If a schoolboy believes that three times four equals fifteen, this error in his thinking can be overcome and destroyed by the truth that three time four equals twelve. The truth may have to be asserted and illustrated many times, but finally the boy drops the error and forgets it. “Three times four equals fifteen” never had even the appearance of reality, except in the boy’s false sense; and when the truth destroys it there, it has not even the appearance of reality anywhere.

In the same way, the truth is used to correct and destroy error, sin, or sickness in the thought of mankind. Sometimes the truth has to be illustrated, realized, and affirmed many times to destroy the error; but sooner or later, it does so. Then the error of sin or sickness passes out of thought, and gradually passes out of memory, and no longer has even the appearance of reality. Christian Science agrees with Paul: “The things which are seen are temporal; but the things which are not seen are eternal.”
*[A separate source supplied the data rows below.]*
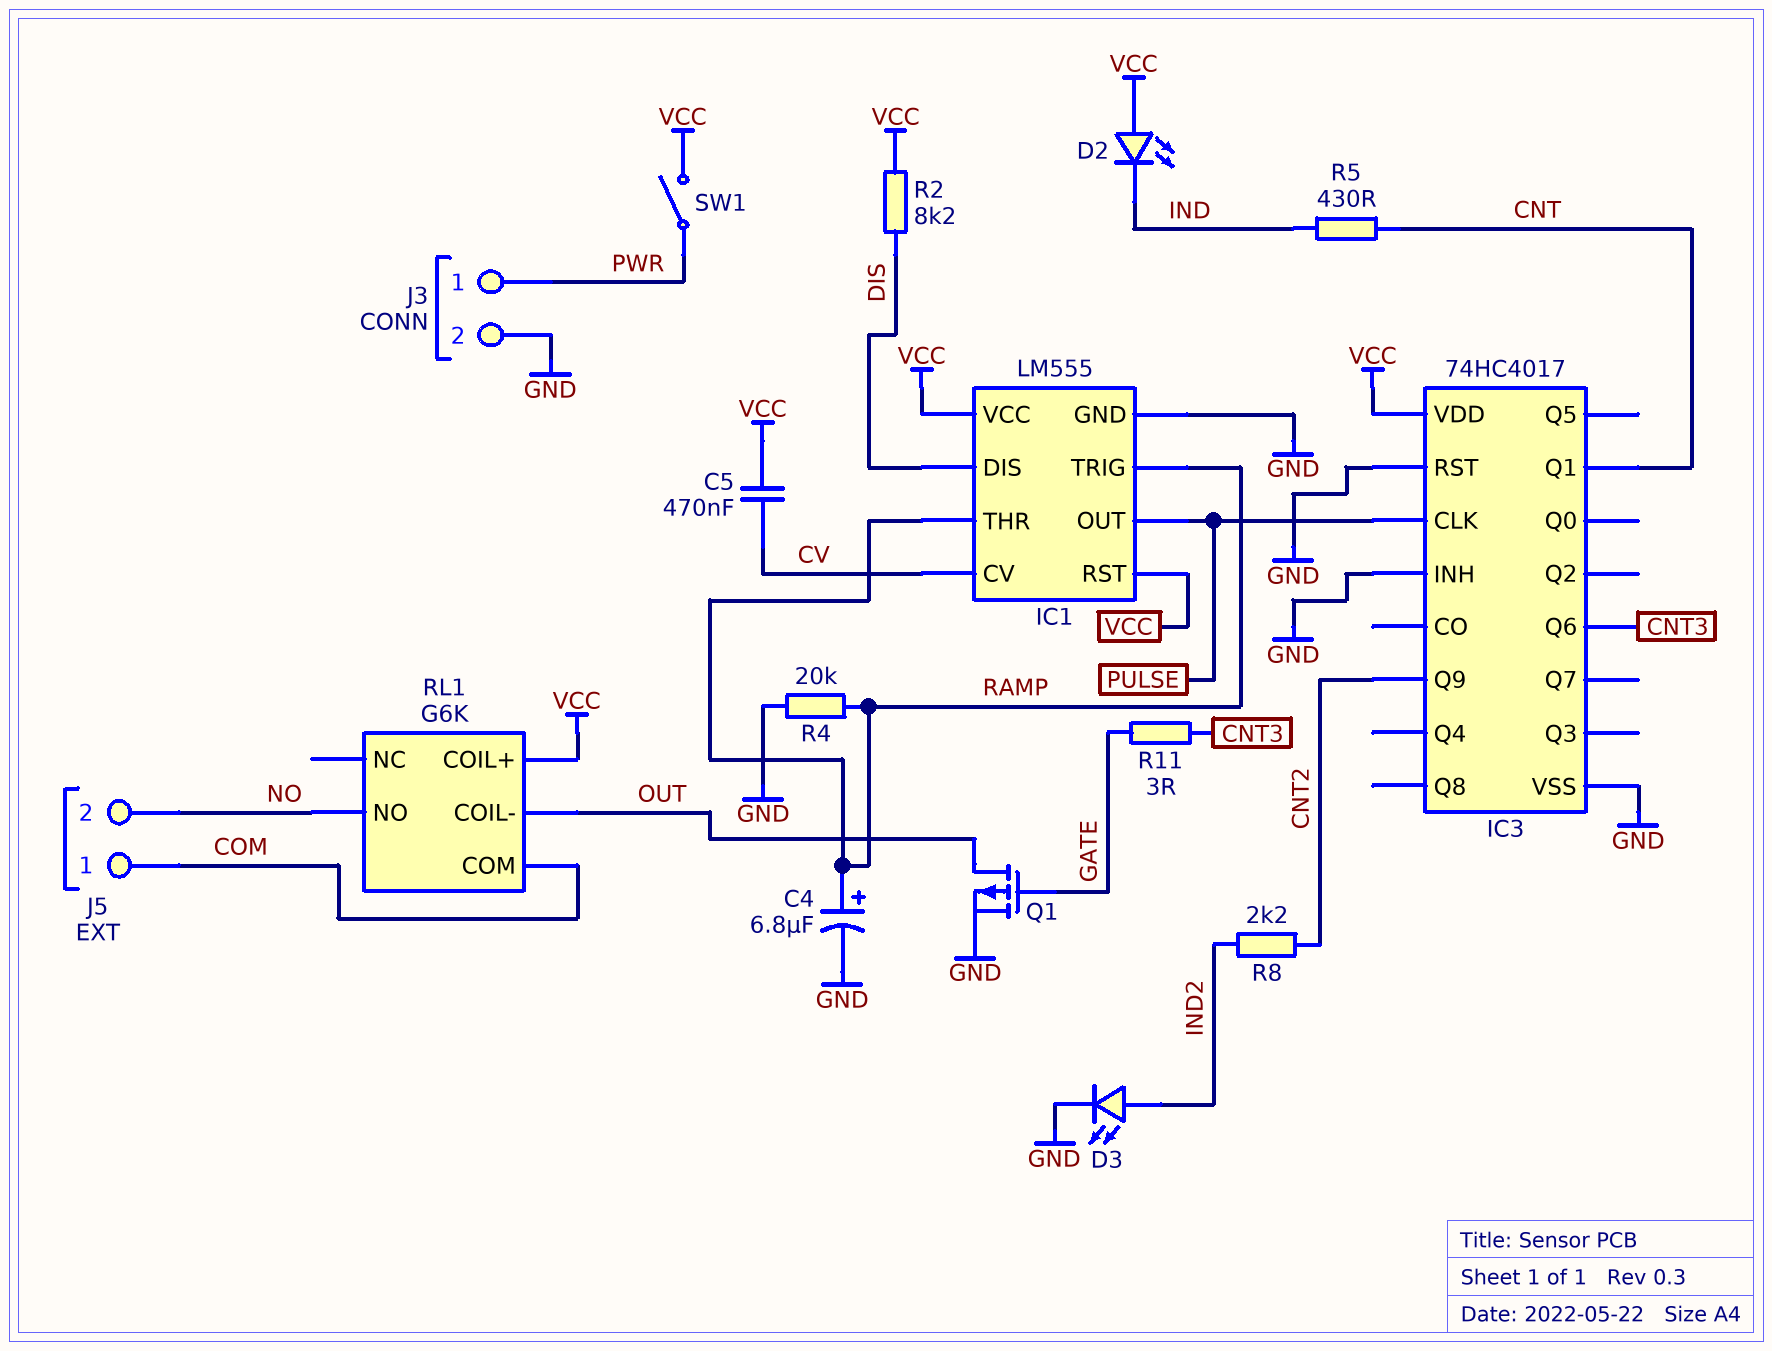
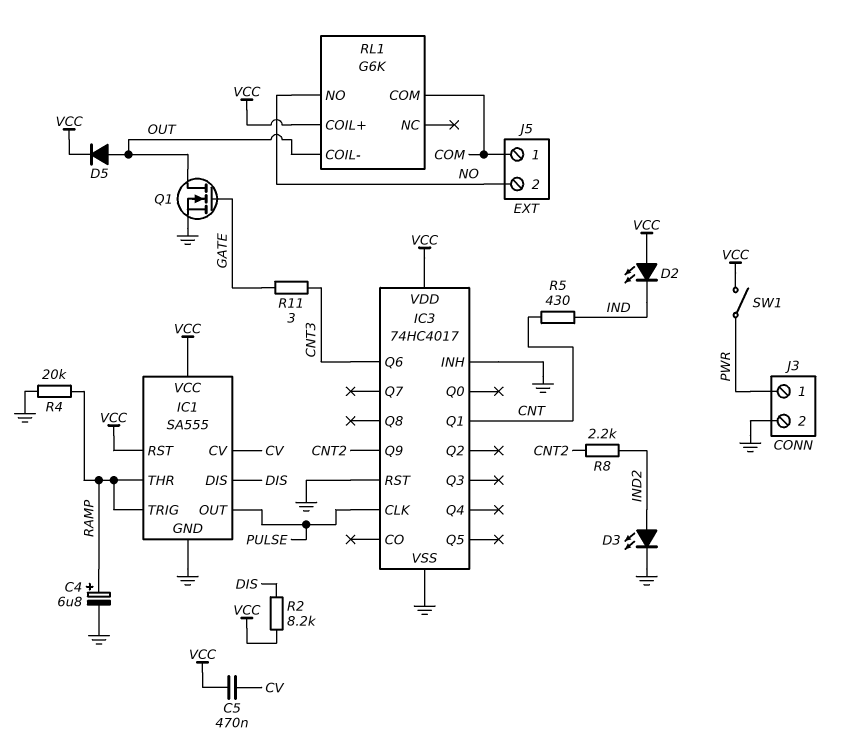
D5: none -> diode (A OUT, K VCC)
IC1: LM555 -> SA555
Q1: PMOS (G GATE, D OUT, S GND) -> NMOS (G GATE, D OUT, S GND)

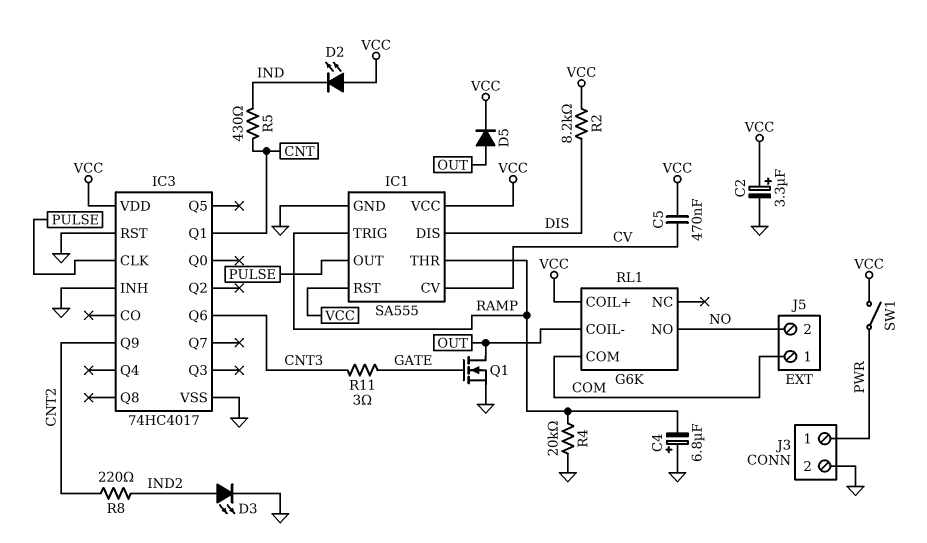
C2: none -> 3.3uF (plus VCC, minus GND)
C4: 6.8uF (plus RAMP, minus GND) -> 6.8uF (plus GND, minus RAMP)
R8: 2.2k (CNT2, IND2) -> 220 (CNT2, IND2)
In common thought, the way things appear is considered to be truth. But Christian Science teaches that if appearances are unlike the divine nature, God didn’t make them, and they are neither true nor real. The eternal truth of God, held clearly and strongly in consciousness, is the one thing that can cure sickness and sin.

Jesus said to the woman at the well that “God is a Spirit,” and John declares that “God is Love.” A God who is Spirit would necessarily create a universe like unto himself; that is to say, spiritual and not material. Spirit could not create its opposite, matter, any more than light could create darkness. A God who is Love would necessarily create a universe good and harmonious in all its parts. Love, good, could not create its opposite, evil. A God who is Love could not create sin, disease, death, hatred, envy, revenge, or any kind of discord. So we can always take our stand on the basis of divine Truth and deny any form of sin, disease, or mental disharmony. This knowledge of Truth and denial of error will, according to the clearness and intensity of our realization, destroy every discordant condition.

It’s also important to remember that there is not one kind of existence which is true or real, and another which is false or unreal. There is only one kind of existence; that is, God, Spirit, and His spiritual creation. People talk about the spiritual universe and the material universe as though there were two, different and separate. However, there is but one universe, which is spiritual.

Paul says, “Now we see through a glass, darkly; but then face to face: now I know in part; but then shall I know even as also I am known.” He sums up the whole matter when he urges us to be not conformed to this world (the evidence of the physical senses), but to be transformed by the renewing of the mind (accepting and assimilating metaphysical or spiritual truth instead of the testimony of the senses), that we may prove (by destroying sin and healing sickness) what is that perfect and acceptable will of God.

The fact is that sense testimony as to disease and sin can be denied, and its seeming power canceled by the acceptance of the truth as taught in Christian Science. Jesus said, “Ye shall know the truth, and the truth shall make you free.” Jesus himself used his knowledge of Truth to correct the sense testimony of thousands, healing them of all manner of disease and sin. He left a command for his disciples in all ages to preach the gospel and heal the sick, saying, “The works that I do shall he do also; and greater works than these shall he do.”